Share your dilemmas and get honest opinions from other Mumsnetters.

Why do I feel jealous

6 replies

rmummyofone · 25/10/2022 11:37

So I left my abusive (now ex) husband in August. To summarise a very long story, throughout our 3 years living together I was pressured to cover my face, pressured into sex, getting pregnant (he used religious scripture to do this) silent treatment, couldn't get a job unless he approved of it, he'd pressure me to spend money I didn't want to (groceries every month despite him earning triple what I made) online cheating as well as escort contact in his phone - you get the gist. I had a post on here a year ago about it.

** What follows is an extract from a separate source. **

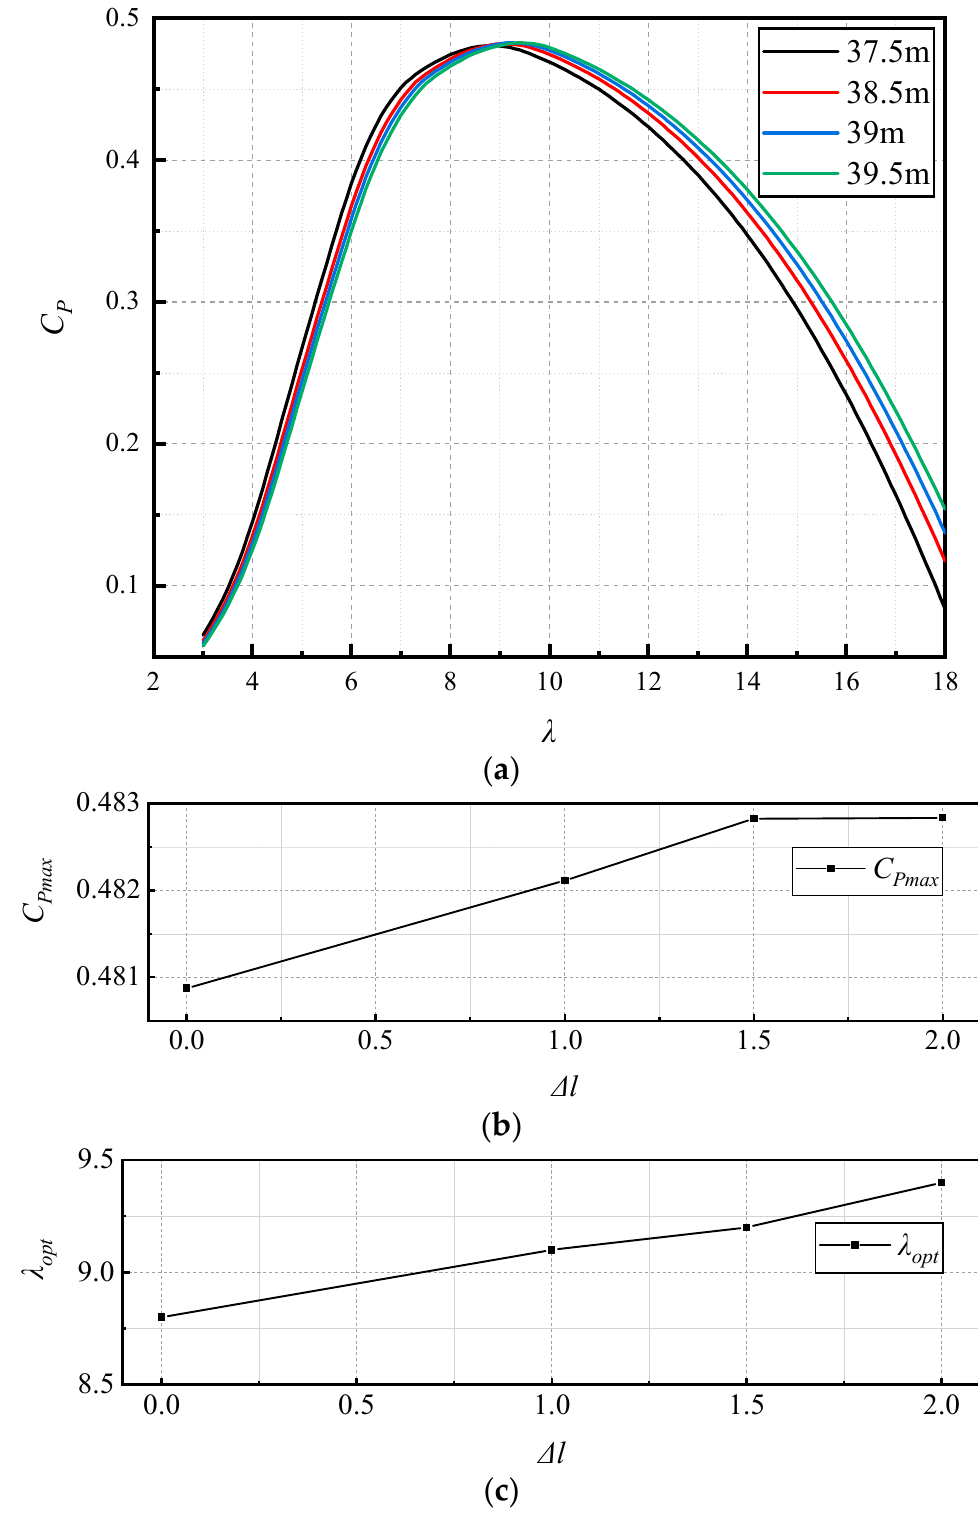
Figure 4. Variation of C P : ( a ) C P - λ curve of turbines with different blade lengths; ( b ) Variation of C Pmax with the blade extension length; ( c ) Variation of λ opt with the blade extension length.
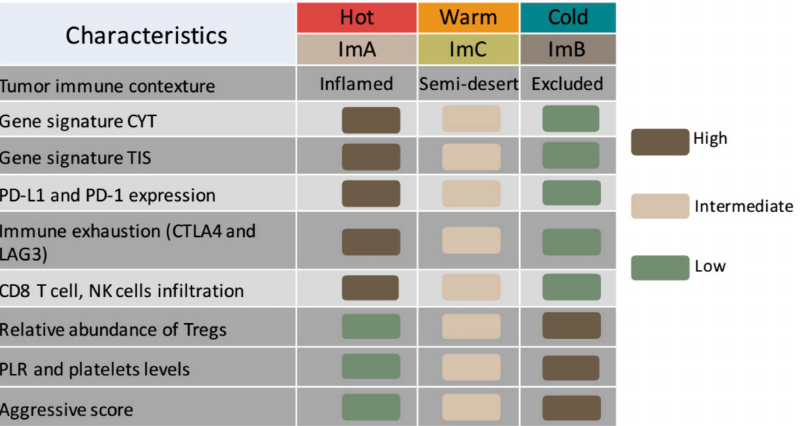
Figure 6. Each Immuno-cluster can be described as unique entity similar to cold, warm and hot immune tumors. Summary plot of the local and systemic immune characterization among the defined Im-Clus in our triple negative breast cancer (TNBC)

Between all this, we're intermittent days of things going good, good memories too, it wasn't ALL bad everyday BUT doesn't take away the fact that the combination of the things above made me lose my entire identity to the point I feel as though I only seek his approval even now.

He divorced me 18th sept, he's been saying I've been ringing people all corners of the town we lived in together, neighbours, apparently I've been sending voice messages of abuse to him? I haven't done any of that. I had few friends there snd they contacted me saying he's divorced me as I didn't change my sons nappies enough, days would go by and I wouldn't go in the kitchen, I stopped him seeing family on occasions etc all of these are untrue in the context he's saying them. So as a natural reaction I told my friends the truth about cheating etc what lead me to leave.

He sent a huge message to my family saying he's enduring so much abuse bc of me? This has hurt me a lot and mostly bc I don't want people to talk about him! But my friends say people will only talk about what they see. He's claiming he loved me so much as the mother of his child he isn't saying anything bad about me now so "just imagine how much I loved her when I was married to her" this has pulled my heartstrings as lately I've been remembering the GOOD.

Why do I want his approval even now? I'm out and away from him. I should be feeling better?! I feel worse. I feel jealous he will move on and treat the next girl so much better, why does that make me so upset? I suppose partly because the idea of me getting to know a guy makes me sick atm and the idea of marriage makes me want to vomit, I don't think it'll ever be for me. I know my focus should be on me but why am I in tears over thoughts like this? He's really getting to me.

OP posts:
Keyansier · 25/10/2022 11:49

I feel jealous he will move on and treat the next girl so much better, why does that make me so upset?

No he won't.

beonmywaythen · 25/10/2022 11:52

He is so manipulative. It's no wonder you're feeling this way, it's what he wants. Try to forget him and block him from your life as much as possible. Maybe therapy as well to recover from his manipulation?

rmummyofone · 25/10/2022 12:31

@beonmywaythen @Keyansier thank you both.

I do have counselling and support from the DV charity in my hometown.
I know deep down he might be being manipulative but also feeling it so deeply maybe he's not? Maybe I was bad?

This is so stupid of me too but I'm just typing my thoughts out

OP posts:
OnlyFoolsnMothers · 25/10/2022 12:32

How many more posts today OP?

rmummyofone · 25/10/2022 12:43

@OnlyFoolsnMothers sorry if it bothers you that I'm getting support off the lovely women on here. It's really helping me.

Please feel free to mute or block me if my posts are bothering you

OP posts:
OnlyFoolsnMothers · 25/10/2022 20:19

rmummyofone · 25/10/2022 12:43

@OnlyFoolsnMothers sorry if it bothers you that I'm getting support off the lovely women on here. It's really helping me.

Please feel free to mute or block me if my posts are bothering you

Not at all- just trying to understand the rationale of 3 conversations saying the same thing. Best of luck to you!